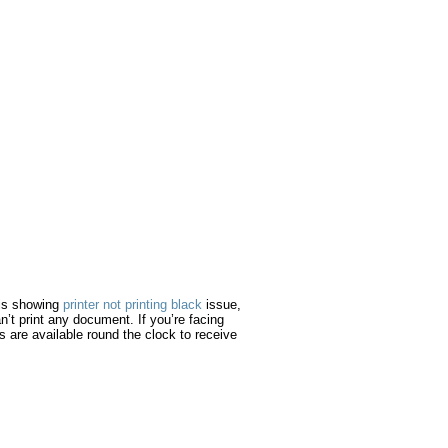
e is showing
printer not printing black
issue,
an’t print any document. If you’re facing
es are available round the clock to receive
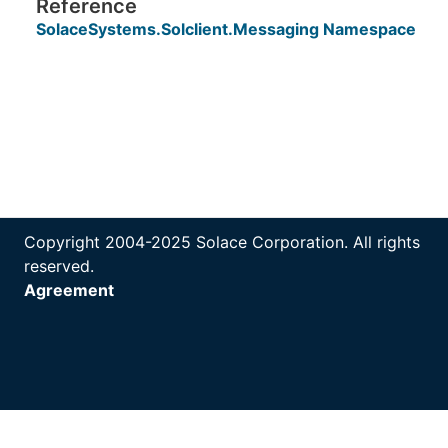
Reference
SolaceSystems.Solclient.Messaging Namespace
Copyright 2004-2025 Solace Corporation. All rights
reserved.
Agreement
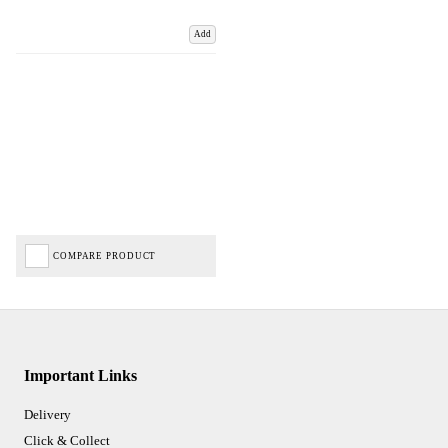
Add
COMPARE PRODUCT
Important Links
Delivery
Click & Collect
____________
• **What is expected**: Copy the entries exactly. No pictures.

• **Expected output**:
e is showing
printer not printing black
issue,
an’t print any document. If you’re facing
es are available round the clock to receive
Reference
SolaceSystems.Solclient.Messaging Namespace
Copyright 2004-2025 Solace Corporation. All rights
reserved.
Agreement
Add
COMPARE PRODUCT
Important Links
Delivery
Click & Collect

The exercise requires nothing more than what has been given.